Prolonga el texto sobre la historia de la dulcería en Venezuela a partir de su última oración.

> _Fragmento del texto_:
····················
Patio Colonial del Club Torres, Carora, estado Lara |
“El oficio de la dulcería en nuestro
país siempre ha sido asunto de las hijas de Eva. El consumo y elaboración de
golosinas era, en un principio, costumbre de las familias de origen europeo
cuyas mujeres recreaban en sus mesas las tradiciones culinarias provenientes de
la Península Ibérica” puntualiza Ivanova Decán Gambús en su trabajo de
incorporación a la Academia Venezolana de Gastronomía.
Desde los primeros tiempos de la
colonia, viudas y solteras, sin muchos medios para subsistir, “pobres pero
honradas” y que contaban con la suerte de manejar destrezas culinarias
garantizaban la manutención con esa producción
Célebres en este sentido son las
hermanas Bejarano: Magdalena, Eduvigis y Belén, quienes a fuerza de hornear la
torta que lleva su nombre a base plátanos maduros, pan de horno, papelón y
especies, lograron, gracias a la Cédula Real de Gracias al Sacar, de 1795, ser
consideradas blancas y asistir a los oficios religiosos usando manto y
acompañadas de una esclava, que llevaba la alfombra para sentarse y
arrodillarse en los duros pisos de piedra de los templos caraqueños.
El aprendizaje y supervivencia del
recetario de dulces tuvo, sin lugar a dudas, como protagonistas a las órdenes
religiosas, las tradiciones conventuales hispanas se asientan y mestizan con
los sabores e ingredientes nativos en los claustros de los conventos. El
celestial mazapán de las monjas toledanas encontró, por ejemplo, su par
venezolano en el Mazapán de coco de las Monjas de Las Mercedes.
····················
> _Filas de datos_:
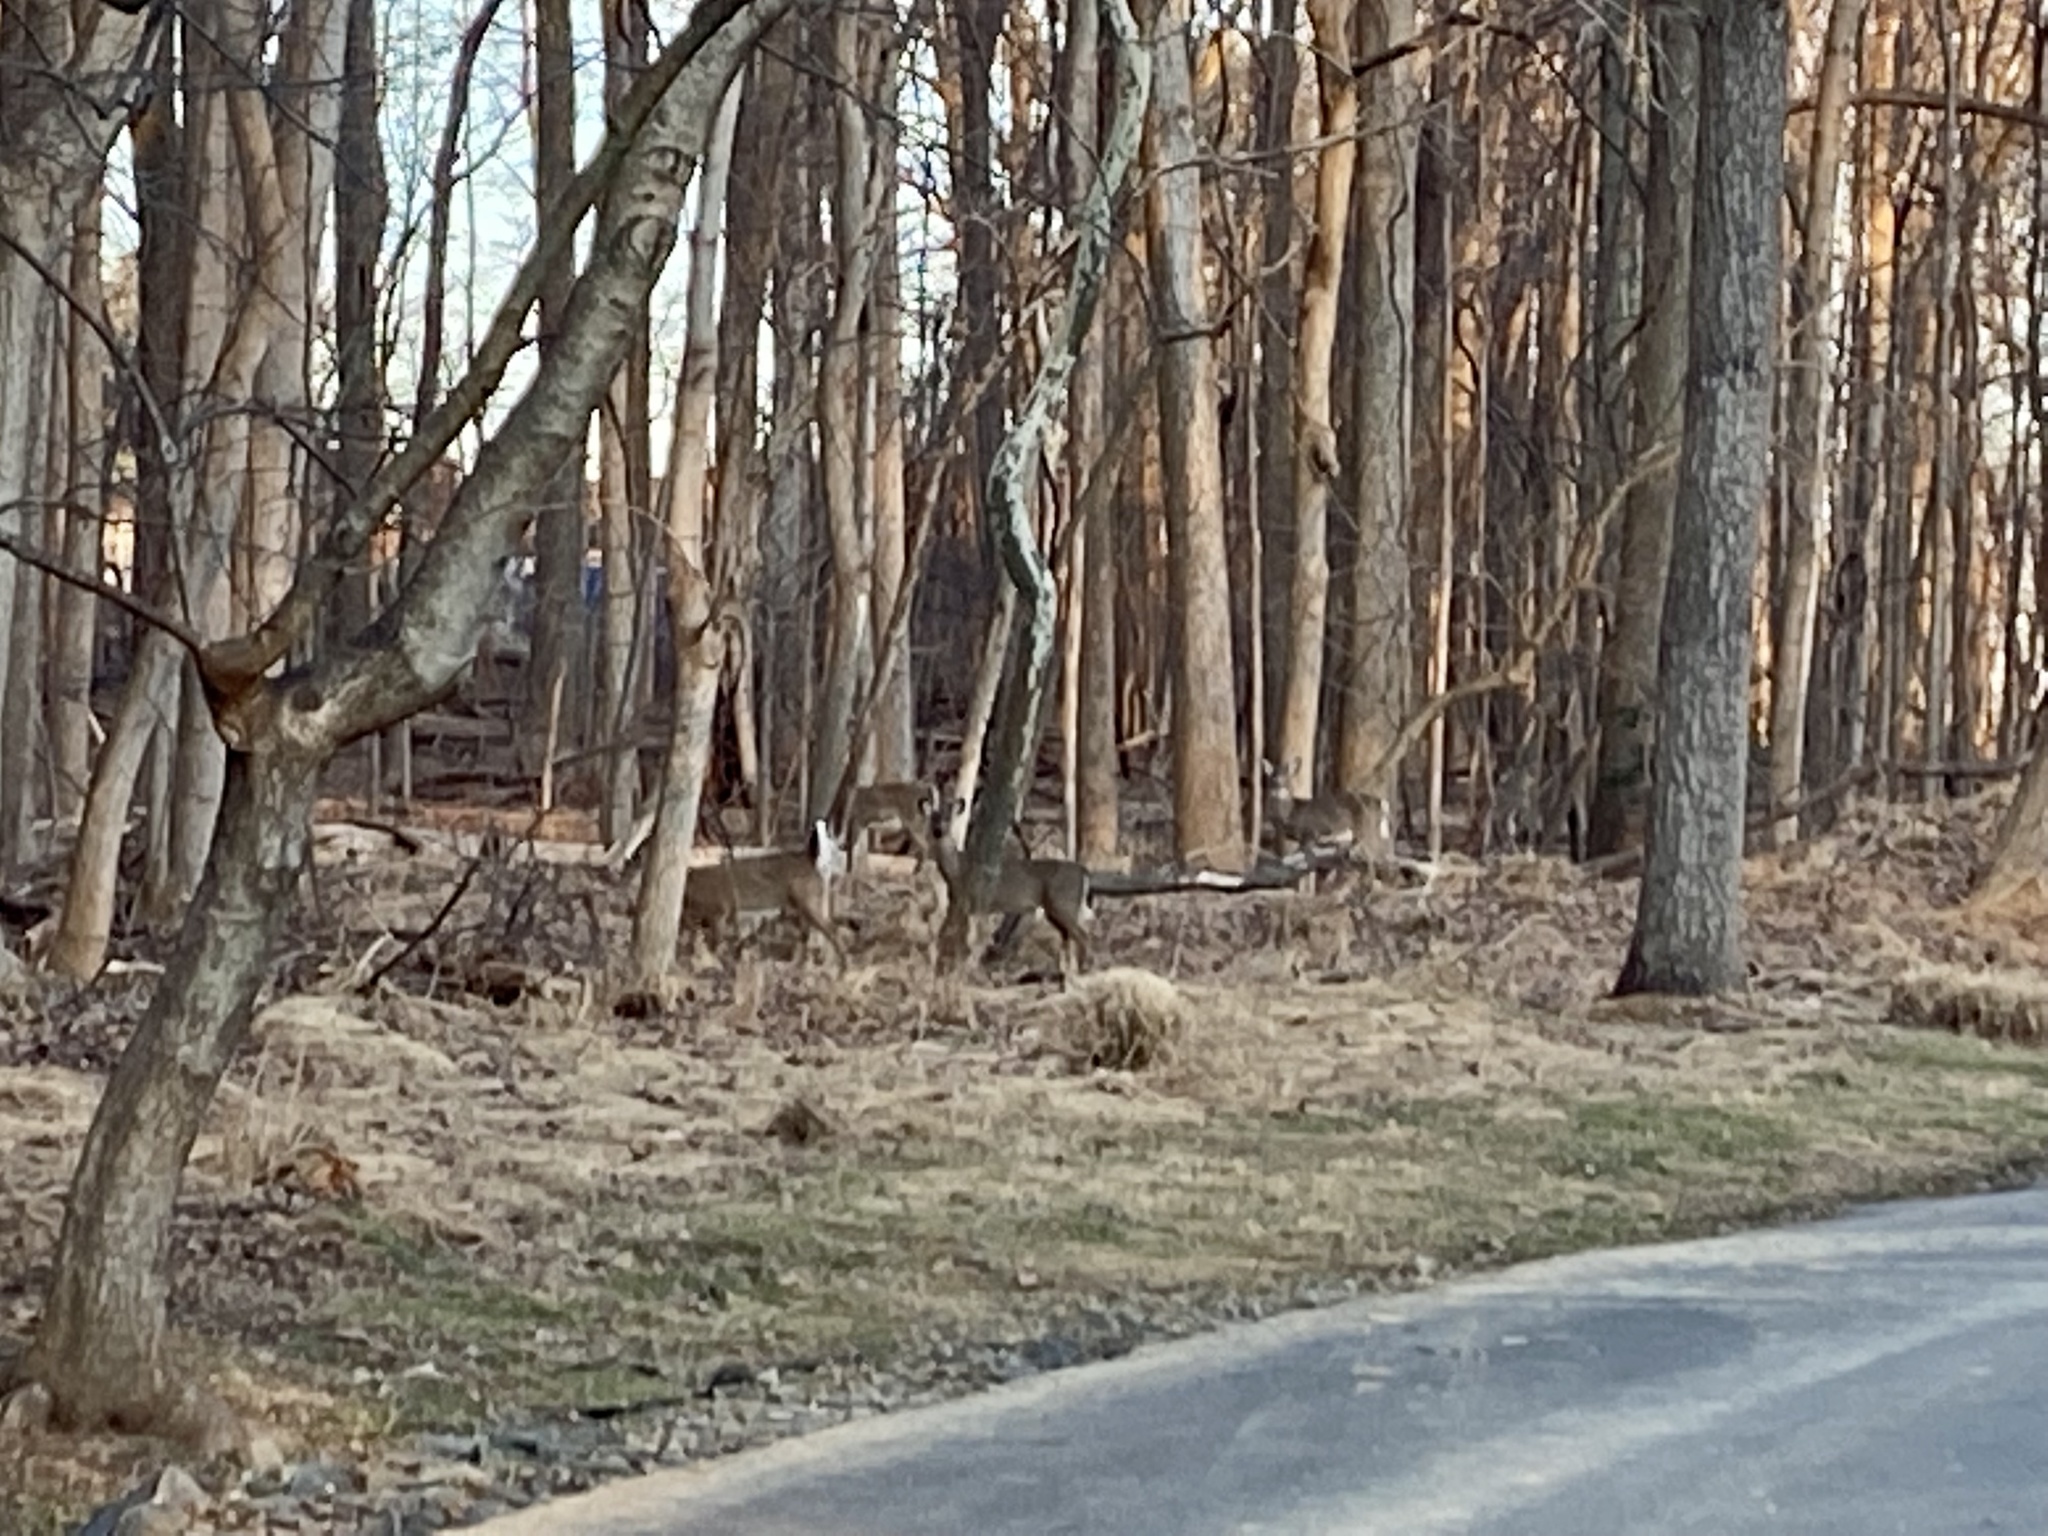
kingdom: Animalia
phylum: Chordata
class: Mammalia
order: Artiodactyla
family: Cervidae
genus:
····················
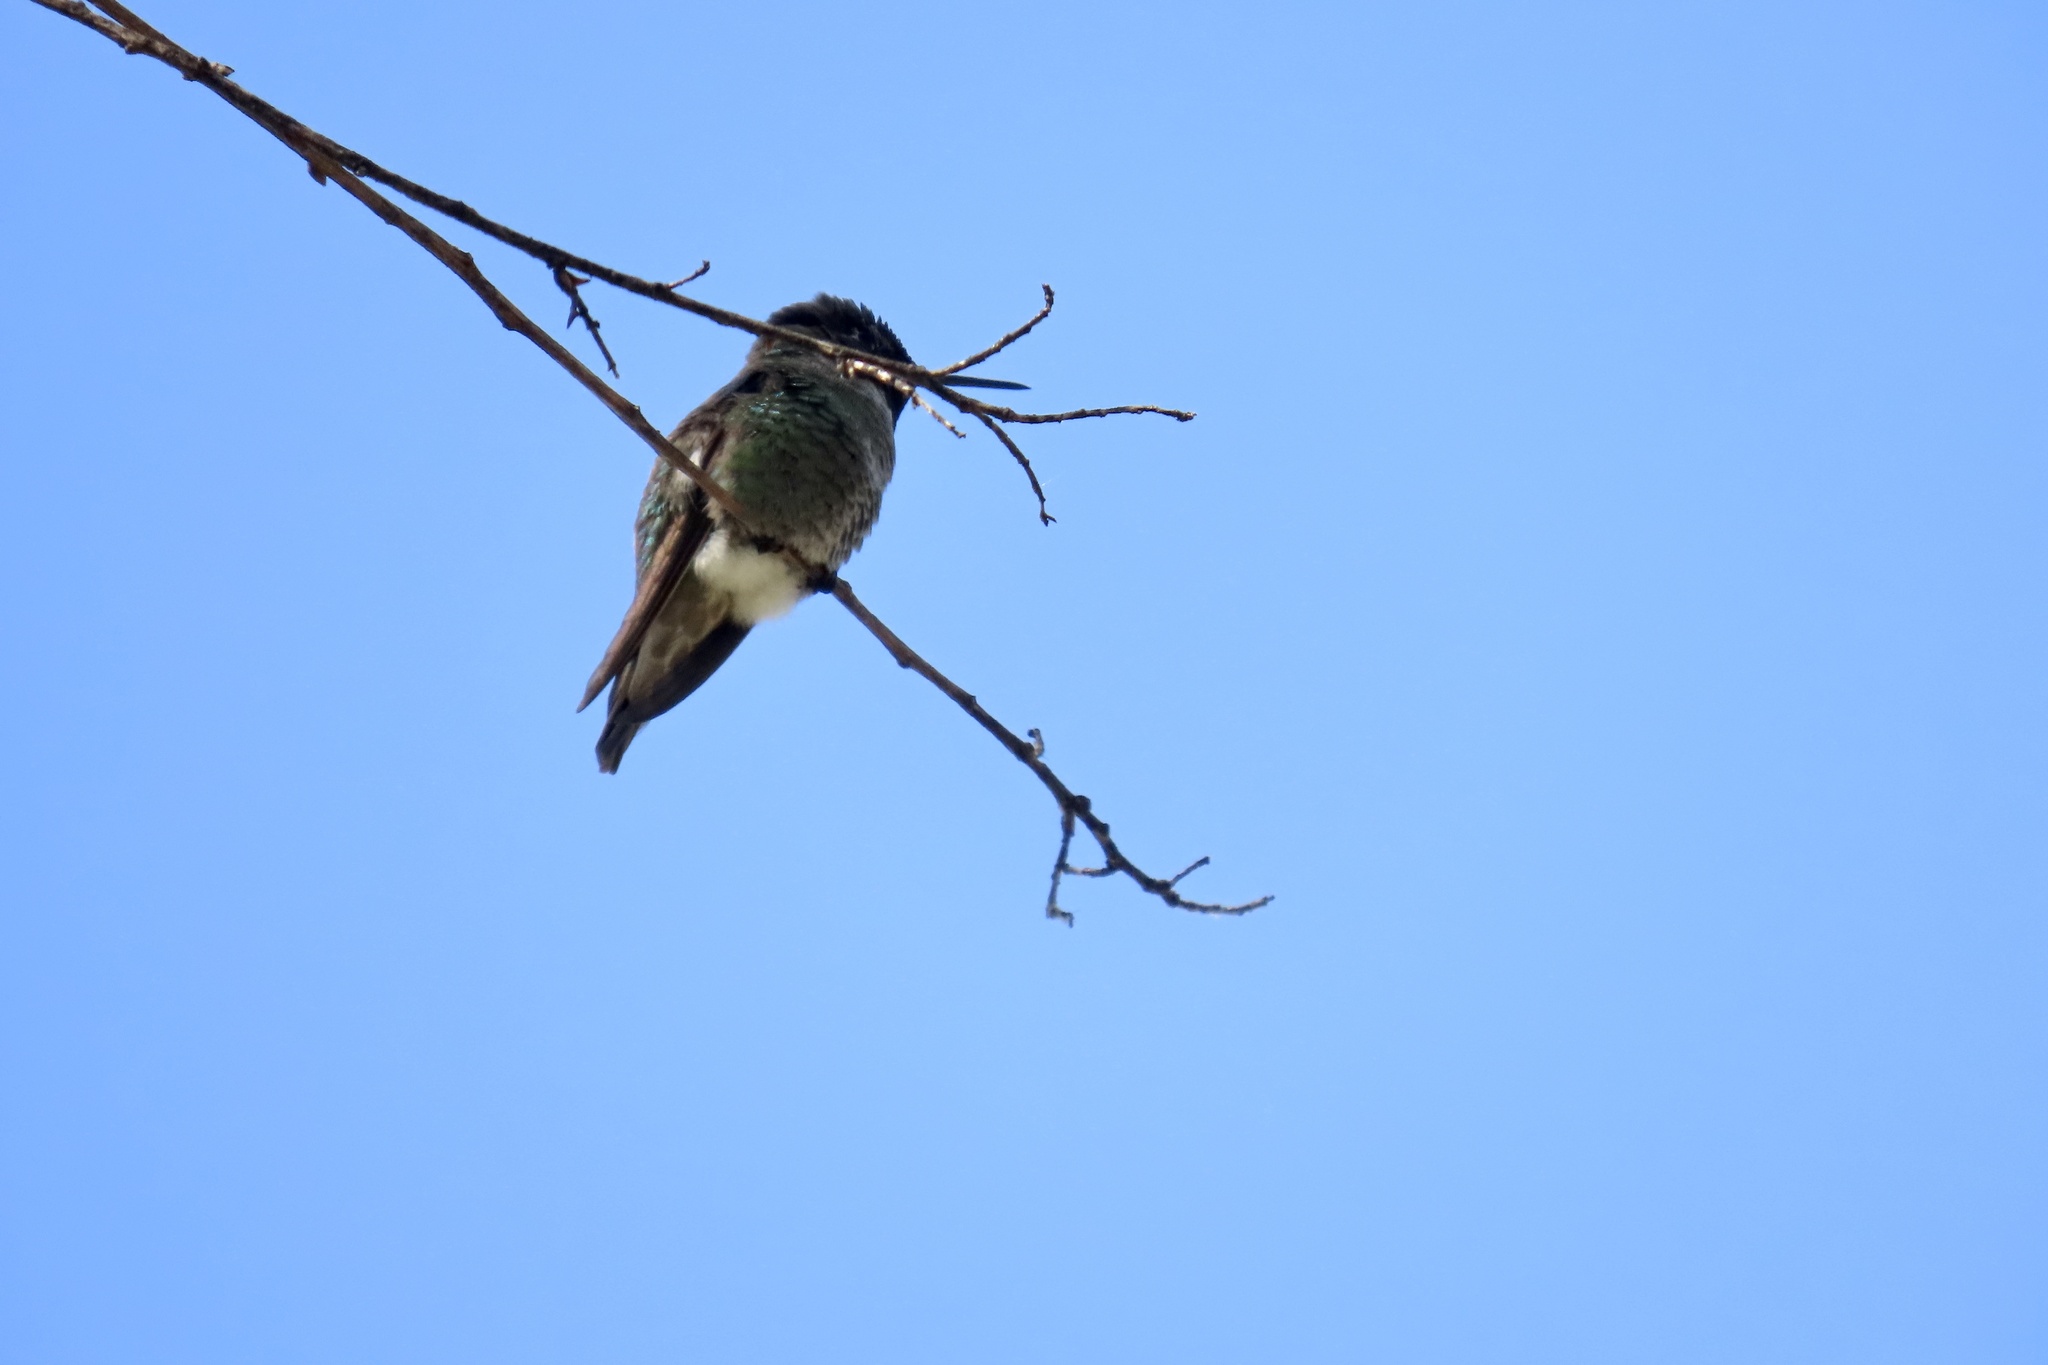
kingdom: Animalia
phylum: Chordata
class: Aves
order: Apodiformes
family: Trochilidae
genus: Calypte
····················
> _Respuesta_:
Cuando en mayo de 1874, por decreto
presidencial Antonio Guzmán Blanco suprime las órdenes religiosas femeninas,
las monjas abandonan los conventos y muchas de ellas, como cuenta Graciela
Schael, continúan vistiendo los hábitos y viviendo en clausura en los “cuartos
de atrás” de las casas caraqueñas, de allí sin duda, una que otra vez se
acercarían a los fogones para revisar preparaciones y darles su toque, esta
presencia será valiosísima para la popularización de recetas dulces antes limitada a los conventos.
Partiendo de la consideración de la elaboración
de dulces como una labor sobre todo femenina, podemos entender que sean cada
vez menos las que se dedican a tiempo completo a su preparación, pues el siglo
XX en nuestro país representó la incorporación masiva de la mujer a tareas que
se podían realizar fuera de casa. Sin lugar a dudas una joven que tenía que
trabajar por necesidad, se preguntaría si era preferible trabajar como
telefonista o pasar horas frente a un fogón.
Mujeres como mi abuela Berta, que dedicó
su vida a los fogones y que decía, con orgullo, “con melcochas y tortas levanté
a mis muchachos”, son francamente una especie en extinción.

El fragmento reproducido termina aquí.